Sul’damlar yönlendirebiliyordu. Yeti öğrenilebiliyordu. Şimdi, bu gerçeği keşfettikten aylar sonra, zihni bu keşfin işaret ettiği tüm gerçekleri kavrayamıyordu. Başkası olsa siyasi avantaj elde etmekle daha fazla ilgilenebilirdi; başkası olsa Seanchanların arasına geri dönebilir, bu keşfi güç elde etmek için kullanabilirdi. Leilwin bunu yaptığını dileyecekti neredeyse. Neredeyse.

Ama sul’damların yakarıları… hiç de ona öğretildiği gibi olmayan Aes Sedaileri tanımaya başlaması…

Bir şeyler yapılması gerekiyordu. Ama bunu yaparken tüm İmparatorluğun yıkılması tehlikesini yaratıyor olabilir miydi? Tıpkı bir shal oyunun son turları gibi, hareketlerini çok ama çok dikkatli düşünmesi gerekiyordu.

İkisi karanlıkta hizmetkar sırasını takip etmeye devam ettiler; Aes Sedailer sık sık Beyaz Kule’de bıraktıları bir şeyler almaları için geriye hizmetkar gönderiyorlardı, bu yüzden hizmetkarların gidip gelmesi olağandı – Leilwin için iyi bir şey. Sorgulanmadan Aes Sedai kampının sınırını geçtiler.

Leilwin işin bu kadar kolay olmasına şaşıyordu. Ta ki, yollarının üzerinde bekleyen adamlar görene kadar. Onları gözden kaçırmak çok kolaydı; adamlarda bir şey çevredeki manzaraya karışıyordu, özellikle de karanlıkta. Onları yalnızca aralarından biri hareket ettiğinde fark etti. Adam diğerlerinin yanından ayrıldı ve Leilwin ile Bayle’nin hemen arkasında yürümeye başladı.
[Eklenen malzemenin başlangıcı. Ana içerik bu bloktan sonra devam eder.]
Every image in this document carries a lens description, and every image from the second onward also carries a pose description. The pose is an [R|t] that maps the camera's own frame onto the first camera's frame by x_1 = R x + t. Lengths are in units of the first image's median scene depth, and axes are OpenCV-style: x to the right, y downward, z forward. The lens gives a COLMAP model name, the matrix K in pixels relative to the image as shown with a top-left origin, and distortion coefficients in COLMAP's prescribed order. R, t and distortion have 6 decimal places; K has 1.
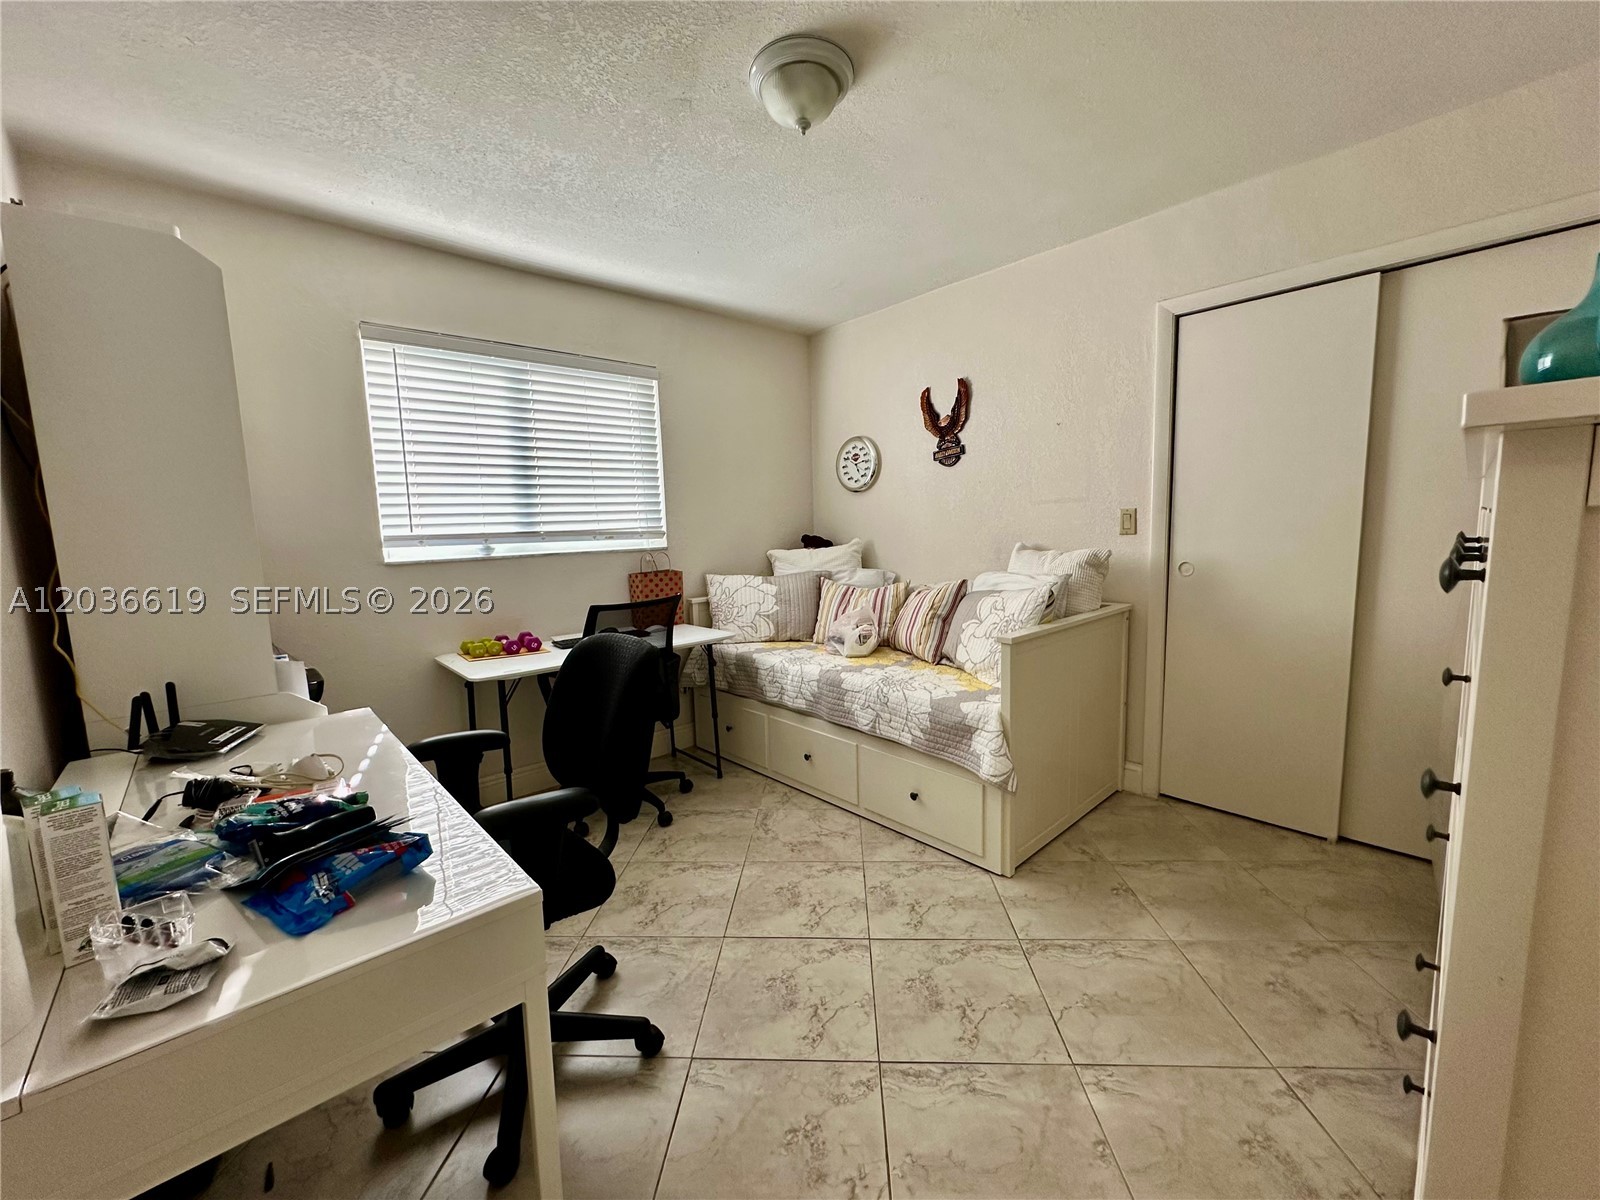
lens RADIAL K [[637.0, 0, 803.7], [0, 637.0, 599.5], [0, 0, 1]] dist [-0.004080, 0.000130]
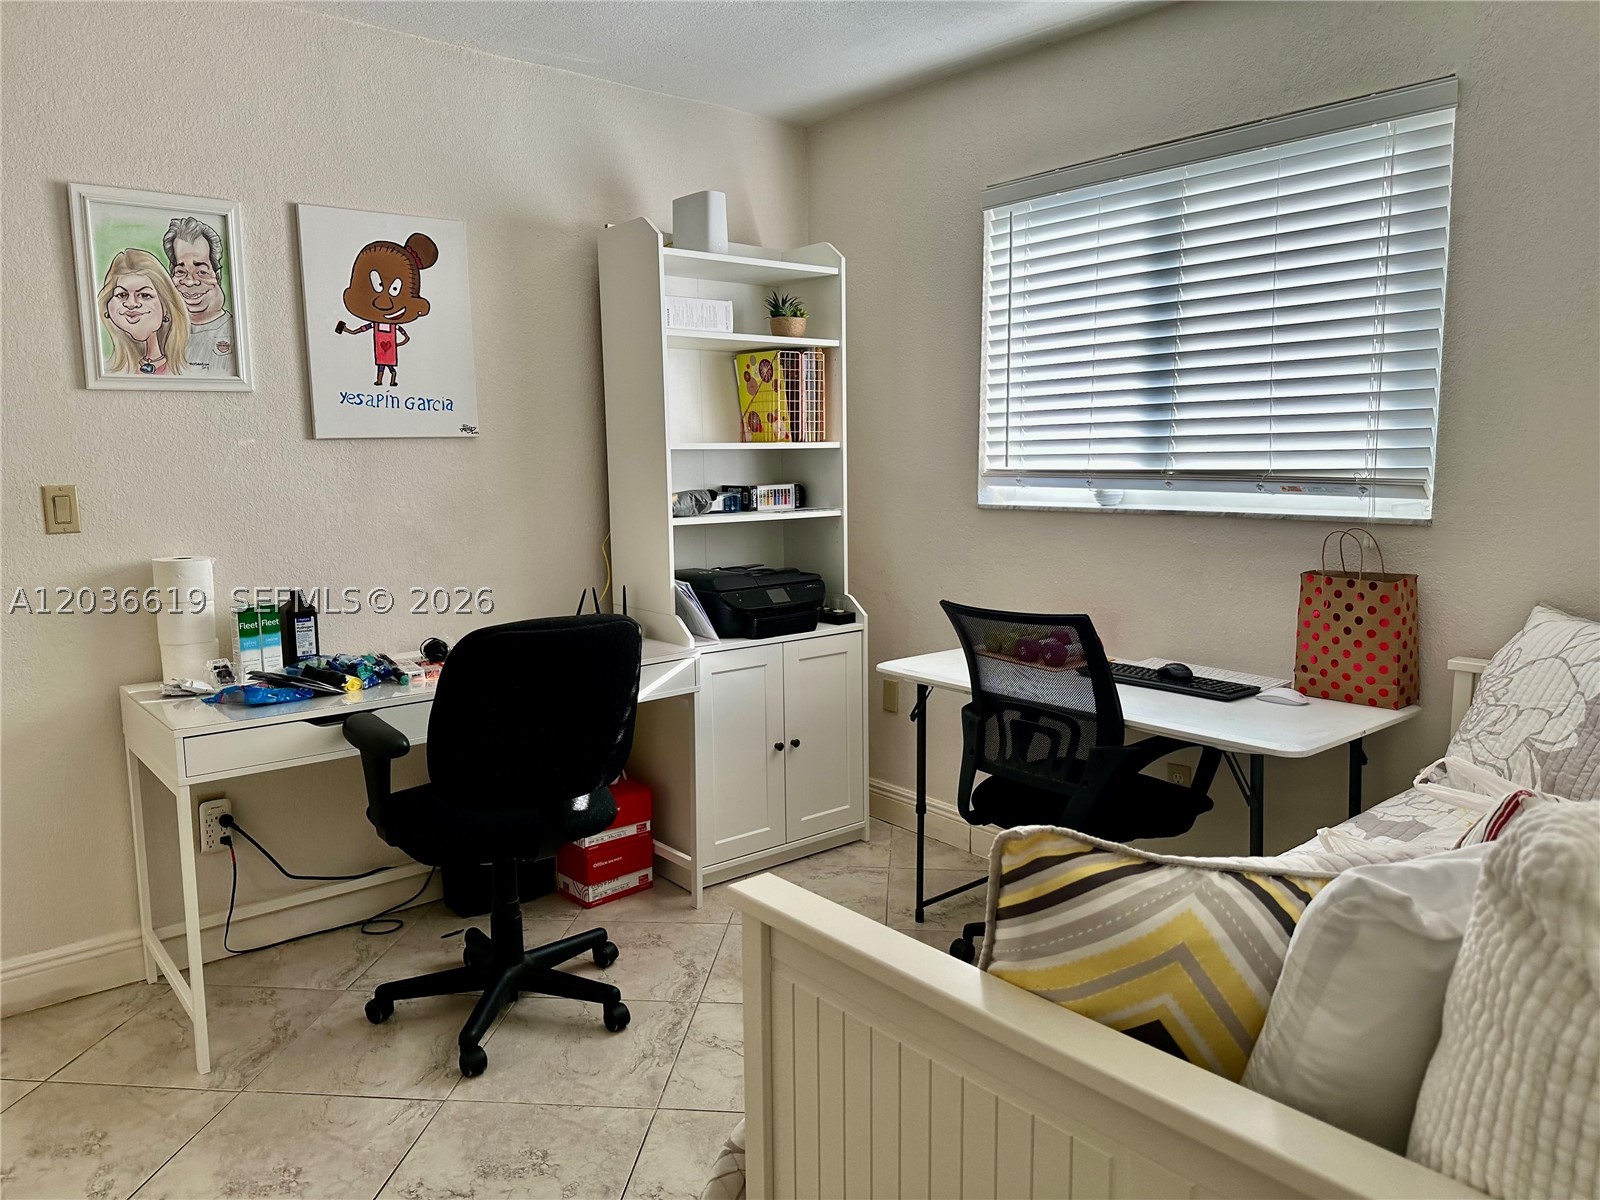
lens RADIAL K [[1118.3, 0, 790.0], [0, 1118.3, 590.5], [0, 0, 1]] dist [0.095432, -0.146005]
pose [[-0.049215, 0.153779, -0.986879, 0.726031], [-0.107881, 0.981477, 0.158317, -0.150644], [0.992945, 0.114257, -0.031714, 0.856441]]
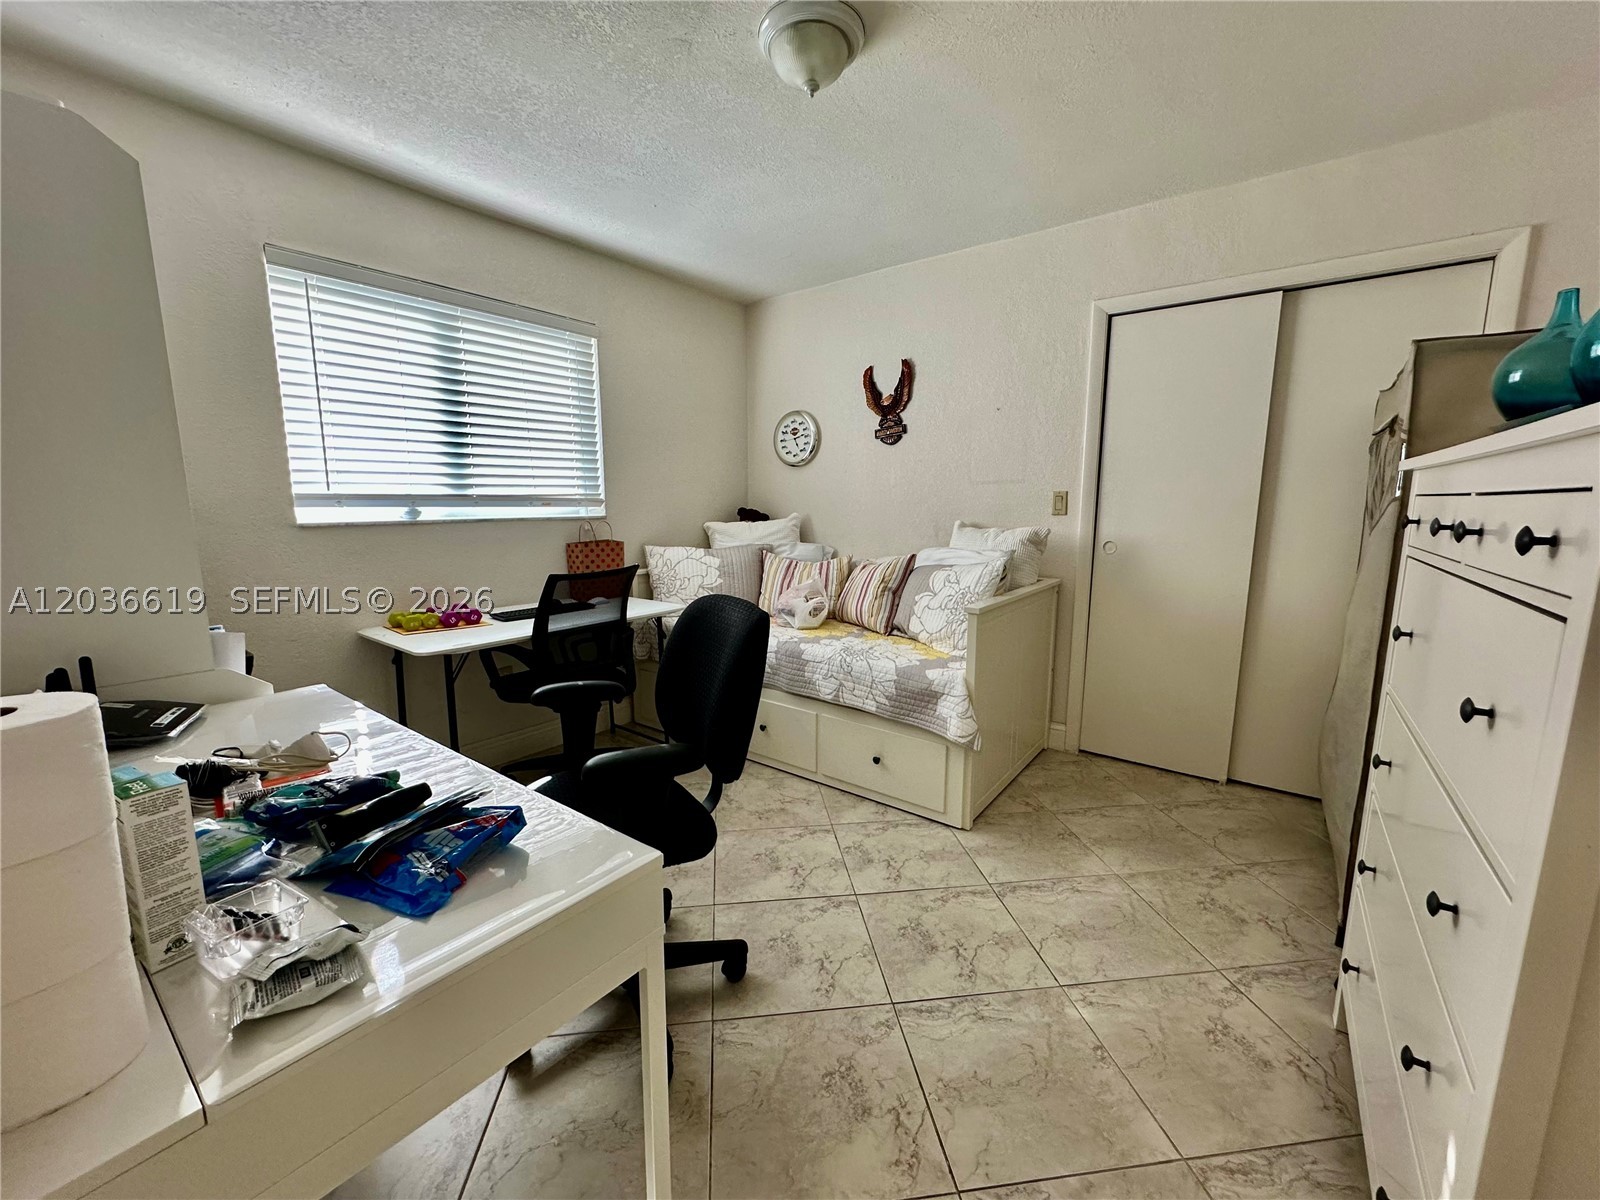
lens RADIAL K [[637.0, 0, 803.7], [0, 637.0, 599.5], [0, 0, 1]] dist [-0.004080, 0.000130]
pose [[0.983477, 0.002775, 0.181014, -0.130401], [-0.009092, 0.999378, 0.034077, 0.010395], [-0.180807, -0.035159, 0.982890, 0.003159]]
Birkaç saniye sonra, onların peşine düştüğü belli oldu. Belki yürüyüş tarzları, genel hal ve tavırları yüzündendi. Sade giyinmeye özen göstermişlerdi, ama Bayle’nin sakalı onun Illianlı olduğunu gösteriyordu.

Leilwin durdu –elini Bayle’nin koluna koydu– ve peşlerinden gelen adamla yüzleşmek üzere döndü. Tariflere bakarak, bir Muhafız olduğunu varsayıyordu.

Muhafız uzun adımlarla yaklaştı. Hâlâ kampın sınırına yakındılar, çadırlar halkalar halinde dikilmişti. Leilwin bazı çadırların, bir mumdan ya da lambadan gelemeyecek kadar istikrarlı bir ışıkla aydınlatıldığını huzursuzlukla fark etmişti.